Advanced Imaging Tools
Digital X-Ray — X-Rays are a form of radiation used to create images of patient’s bones and soft tissue structures. This is a quick and painless non-invasive procedure that can look inside the human body. X-ray images help the radiologist (a physician who reads X-Rays) diagnose the patient’s illness or condition (fractures, dislocations, spinal abnormalities, etc.).
CT (Computed Tomography) — A CT scan (also known as a CAT scan or Computed Tomography) is a special kind of X-ray that takes cross-sectional pictures of your body or body parts. CT scans may be used to find certain conditions that regular X-rays cannot find. CT scans also can be used to monitor progress during or after medical treatment for some conditions. The CT scanner is comprised of an X-ray tube that moves around your body. The CT scanner then sends signals to a computer to create a computer image.

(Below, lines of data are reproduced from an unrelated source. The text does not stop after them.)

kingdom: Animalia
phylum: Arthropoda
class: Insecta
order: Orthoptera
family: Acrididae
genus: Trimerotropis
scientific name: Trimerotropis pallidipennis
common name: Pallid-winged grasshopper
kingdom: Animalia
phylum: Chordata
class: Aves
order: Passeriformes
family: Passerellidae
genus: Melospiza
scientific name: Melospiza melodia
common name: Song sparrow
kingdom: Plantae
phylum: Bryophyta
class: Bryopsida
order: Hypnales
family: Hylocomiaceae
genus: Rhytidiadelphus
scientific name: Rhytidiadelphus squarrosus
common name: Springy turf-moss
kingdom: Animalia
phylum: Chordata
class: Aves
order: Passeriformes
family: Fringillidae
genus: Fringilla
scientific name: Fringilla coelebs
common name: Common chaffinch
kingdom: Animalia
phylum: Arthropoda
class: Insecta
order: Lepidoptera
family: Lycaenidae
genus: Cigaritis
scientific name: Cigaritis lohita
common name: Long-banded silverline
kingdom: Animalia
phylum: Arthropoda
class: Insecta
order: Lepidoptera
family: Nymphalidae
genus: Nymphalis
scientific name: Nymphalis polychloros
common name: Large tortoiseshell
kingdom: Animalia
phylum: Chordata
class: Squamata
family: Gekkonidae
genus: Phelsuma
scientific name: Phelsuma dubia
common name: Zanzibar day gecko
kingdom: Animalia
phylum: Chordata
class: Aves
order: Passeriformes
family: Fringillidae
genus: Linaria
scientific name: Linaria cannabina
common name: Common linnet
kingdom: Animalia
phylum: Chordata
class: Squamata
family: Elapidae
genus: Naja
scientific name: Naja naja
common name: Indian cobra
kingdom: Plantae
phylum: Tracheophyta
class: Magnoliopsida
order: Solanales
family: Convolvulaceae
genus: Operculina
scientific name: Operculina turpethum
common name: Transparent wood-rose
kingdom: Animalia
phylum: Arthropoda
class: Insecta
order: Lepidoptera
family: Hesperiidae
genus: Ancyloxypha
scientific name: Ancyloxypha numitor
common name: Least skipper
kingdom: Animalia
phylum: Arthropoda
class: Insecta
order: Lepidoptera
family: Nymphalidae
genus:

MRI (Magnetic Resonance Imaging) — Magnetic Resonance Imaging, or MRI, is a noninvasive, painless way to look at organs and tissues inside the body. An MRI is a test that can find changes in your body and can lead to early diagnosis and treatment of disease. Not every patient can have an MRI; for safety reasons all patients are screened extensively to rule out any metallic foreign objects. MRI does not use radiation; instead it uses a large magnet, radio waves and a computer to create images of your organs and tissues.
Ultrasound — Ultrasound (also know as Sonography) is used to create images of soft tissue structures using sound waves. It can also measure the flow of blood in the arteries to detect blockages. A Technologist with specialized training in Ultrasound, works closely with a Radiologist to interpret ultrasound images to help diagnose and treat certain conditions.
Arthrograms — Conventional arthrography is the x-ray examination of a joint that uses a special form of x-ray called fluoroscopy and a contrast material containing iodine. Arthrographic images help physicians evaluate alterations in structure and function of a joint and help to determine the possible need for treatment including surgery or joint replacement.